A lawyer and historian by training, my research lies at the intersection of international law, international relations and transitional justice. I specialize in public international law, international criminal law and peacekeeping, with a regional focus on Africa and the Middle East. My research is informed by a decade of practice and fieldwork in these two regions. I am also interested in research methods and the role of academic expertise in public policy-making.
I have published widely in journals and edited volumes, and I am a regular contributor to leading international law blogs EJIL:Talk! and Opinio Juris. My first book is forthcoming with Oxford University Press.
My postdoctoral research, which is supported by the Swiss National Science Foundation, examines the law and practice of resorting to lethal and non-lethal force to protect civilians in peacekeeping. The project analyzes the legal authority of UN peacekeepers to kill, capture and detain on the basis of Security Council resolutions, the Responsibility to Protect doctrine and the bodies of law that regulate the use of force: the jus ad bellum, international humanitarian law, international human rights law and self-defence and defence of others norms.

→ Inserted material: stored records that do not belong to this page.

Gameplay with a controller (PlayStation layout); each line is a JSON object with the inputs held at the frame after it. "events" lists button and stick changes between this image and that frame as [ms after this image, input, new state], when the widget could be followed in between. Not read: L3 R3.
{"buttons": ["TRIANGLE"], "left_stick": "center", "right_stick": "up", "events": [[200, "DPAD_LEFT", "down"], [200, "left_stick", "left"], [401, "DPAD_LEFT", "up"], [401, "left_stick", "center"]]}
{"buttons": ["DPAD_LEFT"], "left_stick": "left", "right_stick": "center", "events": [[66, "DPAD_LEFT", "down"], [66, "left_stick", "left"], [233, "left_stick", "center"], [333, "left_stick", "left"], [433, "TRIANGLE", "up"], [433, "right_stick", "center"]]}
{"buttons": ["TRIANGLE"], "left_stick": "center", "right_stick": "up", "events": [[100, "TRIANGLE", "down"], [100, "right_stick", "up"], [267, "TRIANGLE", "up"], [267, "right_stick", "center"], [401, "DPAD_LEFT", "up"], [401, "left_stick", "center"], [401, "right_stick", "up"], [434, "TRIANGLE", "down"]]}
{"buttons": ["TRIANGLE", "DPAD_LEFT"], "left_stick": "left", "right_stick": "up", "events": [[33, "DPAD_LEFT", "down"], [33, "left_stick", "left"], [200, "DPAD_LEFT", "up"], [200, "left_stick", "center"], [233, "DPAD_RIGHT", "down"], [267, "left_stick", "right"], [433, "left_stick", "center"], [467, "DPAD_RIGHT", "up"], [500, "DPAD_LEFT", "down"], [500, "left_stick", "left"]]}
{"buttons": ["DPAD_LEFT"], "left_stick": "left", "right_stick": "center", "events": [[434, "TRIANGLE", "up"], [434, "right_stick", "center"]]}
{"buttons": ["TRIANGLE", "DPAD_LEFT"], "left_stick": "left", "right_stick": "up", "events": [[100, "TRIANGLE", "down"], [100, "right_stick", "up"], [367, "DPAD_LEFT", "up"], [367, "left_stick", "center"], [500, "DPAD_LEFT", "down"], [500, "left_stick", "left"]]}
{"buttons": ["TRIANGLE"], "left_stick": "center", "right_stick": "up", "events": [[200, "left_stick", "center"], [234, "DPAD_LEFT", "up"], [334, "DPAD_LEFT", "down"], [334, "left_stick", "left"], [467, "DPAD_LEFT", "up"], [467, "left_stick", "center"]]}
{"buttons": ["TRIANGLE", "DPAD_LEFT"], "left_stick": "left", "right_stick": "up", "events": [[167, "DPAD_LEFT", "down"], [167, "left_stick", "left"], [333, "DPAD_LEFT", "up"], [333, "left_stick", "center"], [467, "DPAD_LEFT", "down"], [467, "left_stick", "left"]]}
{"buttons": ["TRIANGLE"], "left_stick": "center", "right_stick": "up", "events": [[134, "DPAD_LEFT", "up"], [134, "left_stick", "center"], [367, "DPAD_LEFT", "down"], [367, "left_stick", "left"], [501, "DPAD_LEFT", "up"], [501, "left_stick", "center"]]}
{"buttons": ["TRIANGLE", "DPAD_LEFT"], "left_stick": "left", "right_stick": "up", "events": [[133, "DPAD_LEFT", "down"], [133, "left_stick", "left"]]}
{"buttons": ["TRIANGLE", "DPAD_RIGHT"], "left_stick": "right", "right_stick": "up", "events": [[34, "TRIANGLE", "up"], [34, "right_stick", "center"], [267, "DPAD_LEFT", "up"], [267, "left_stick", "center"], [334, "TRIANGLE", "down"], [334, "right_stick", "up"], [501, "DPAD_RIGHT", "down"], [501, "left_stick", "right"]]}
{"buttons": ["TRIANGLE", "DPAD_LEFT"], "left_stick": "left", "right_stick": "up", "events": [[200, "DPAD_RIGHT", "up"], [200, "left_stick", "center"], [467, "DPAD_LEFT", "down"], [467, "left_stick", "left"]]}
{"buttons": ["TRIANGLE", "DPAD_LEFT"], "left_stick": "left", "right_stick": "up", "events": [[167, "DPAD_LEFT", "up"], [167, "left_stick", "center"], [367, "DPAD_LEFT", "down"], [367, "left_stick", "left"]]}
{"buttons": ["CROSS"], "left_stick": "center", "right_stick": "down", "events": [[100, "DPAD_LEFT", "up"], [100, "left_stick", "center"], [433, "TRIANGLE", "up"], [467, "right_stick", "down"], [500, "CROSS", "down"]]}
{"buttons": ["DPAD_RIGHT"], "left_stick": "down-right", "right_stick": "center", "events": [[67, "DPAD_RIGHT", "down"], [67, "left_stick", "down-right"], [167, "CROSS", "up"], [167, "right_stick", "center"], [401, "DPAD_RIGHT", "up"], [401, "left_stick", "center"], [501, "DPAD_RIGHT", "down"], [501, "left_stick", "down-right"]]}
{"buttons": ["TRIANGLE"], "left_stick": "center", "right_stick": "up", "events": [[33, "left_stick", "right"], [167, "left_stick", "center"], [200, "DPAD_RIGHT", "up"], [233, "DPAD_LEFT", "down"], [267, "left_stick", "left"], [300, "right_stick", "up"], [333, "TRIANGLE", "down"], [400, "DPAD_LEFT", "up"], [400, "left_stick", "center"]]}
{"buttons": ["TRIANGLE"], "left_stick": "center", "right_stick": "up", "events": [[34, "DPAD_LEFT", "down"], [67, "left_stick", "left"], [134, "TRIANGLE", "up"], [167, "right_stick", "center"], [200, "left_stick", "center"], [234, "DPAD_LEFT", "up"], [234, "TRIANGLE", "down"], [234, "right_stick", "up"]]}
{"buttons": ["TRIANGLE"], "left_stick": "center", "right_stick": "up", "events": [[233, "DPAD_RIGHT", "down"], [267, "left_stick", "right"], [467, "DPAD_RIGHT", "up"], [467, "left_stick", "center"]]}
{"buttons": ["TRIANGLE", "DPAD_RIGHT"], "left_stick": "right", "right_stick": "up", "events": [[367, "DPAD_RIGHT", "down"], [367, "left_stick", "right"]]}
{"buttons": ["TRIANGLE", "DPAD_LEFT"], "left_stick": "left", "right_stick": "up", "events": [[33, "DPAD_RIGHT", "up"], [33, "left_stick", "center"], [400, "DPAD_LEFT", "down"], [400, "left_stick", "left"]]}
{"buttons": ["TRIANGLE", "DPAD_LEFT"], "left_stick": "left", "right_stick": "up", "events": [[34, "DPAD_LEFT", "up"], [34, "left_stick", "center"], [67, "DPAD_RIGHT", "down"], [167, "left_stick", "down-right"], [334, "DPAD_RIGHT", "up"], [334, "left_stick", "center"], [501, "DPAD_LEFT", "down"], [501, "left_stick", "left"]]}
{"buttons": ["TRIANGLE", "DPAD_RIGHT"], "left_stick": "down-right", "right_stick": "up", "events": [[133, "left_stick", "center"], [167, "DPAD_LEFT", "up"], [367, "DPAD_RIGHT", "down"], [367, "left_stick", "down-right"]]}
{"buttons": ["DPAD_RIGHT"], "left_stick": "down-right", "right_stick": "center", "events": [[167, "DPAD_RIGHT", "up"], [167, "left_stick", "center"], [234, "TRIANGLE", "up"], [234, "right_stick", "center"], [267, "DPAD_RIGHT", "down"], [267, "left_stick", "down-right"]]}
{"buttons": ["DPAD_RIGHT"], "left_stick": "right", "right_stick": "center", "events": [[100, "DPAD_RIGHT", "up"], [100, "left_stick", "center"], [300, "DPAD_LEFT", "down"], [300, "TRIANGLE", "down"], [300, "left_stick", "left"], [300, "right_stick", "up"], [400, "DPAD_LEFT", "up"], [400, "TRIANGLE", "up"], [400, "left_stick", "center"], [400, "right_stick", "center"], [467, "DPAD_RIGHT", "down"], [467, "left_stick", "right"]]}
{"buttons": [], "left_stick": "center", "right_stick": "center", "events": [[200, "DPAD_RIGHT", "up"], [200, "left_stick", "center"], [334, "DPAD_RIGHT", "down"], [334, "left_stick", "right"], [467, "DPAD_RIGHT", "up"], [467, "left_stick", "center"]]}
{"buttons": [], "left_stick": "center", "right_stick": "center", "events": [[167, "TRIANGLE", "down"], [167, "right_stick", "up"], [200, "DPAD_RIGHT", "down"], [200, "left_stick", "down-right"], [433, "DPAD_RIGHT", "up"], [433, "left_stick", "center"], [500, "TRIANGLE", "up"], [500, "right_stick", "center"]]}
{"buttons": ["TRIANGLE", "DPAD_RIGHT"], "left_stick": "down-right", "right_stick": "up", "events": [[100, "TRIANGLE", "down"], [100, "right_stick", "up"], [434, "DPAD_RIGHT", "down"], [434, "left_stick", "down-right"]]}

My expertise in international criminal law builds on several years of practice in Africa. I employ a mix of doctrinal and social science methods to study the impact of legal institutions in conflict-affected societies. A monograph (Oxford University Press, 2020) based on my PhD examines how international criminal tribunals influence domestic accountability. I use process-tracing and interviews (over two hundred in Sierra Leone, Rwanda, the Democratic Republic of Congo and The Hague) to establish causality between international norms and policies and governmental decisions to hold accountable perpetrators of serious crimes. This research challenges conventional wisdom about the effectiveness of international intervention in the aftermath of mass atrocity, and proposes forward-looking strategies to address impunity through the International Criminal Court and beyond.
I continue my research on the history of international criminal law, with a focus on late nineteenth century and early twentieth century doctrinal debates about war crimes and crimes against humanity.
My research seeks to engage with international legal questions from a variety of perspectives, including politics, history, international relations theory, and with the help of innovative research methods.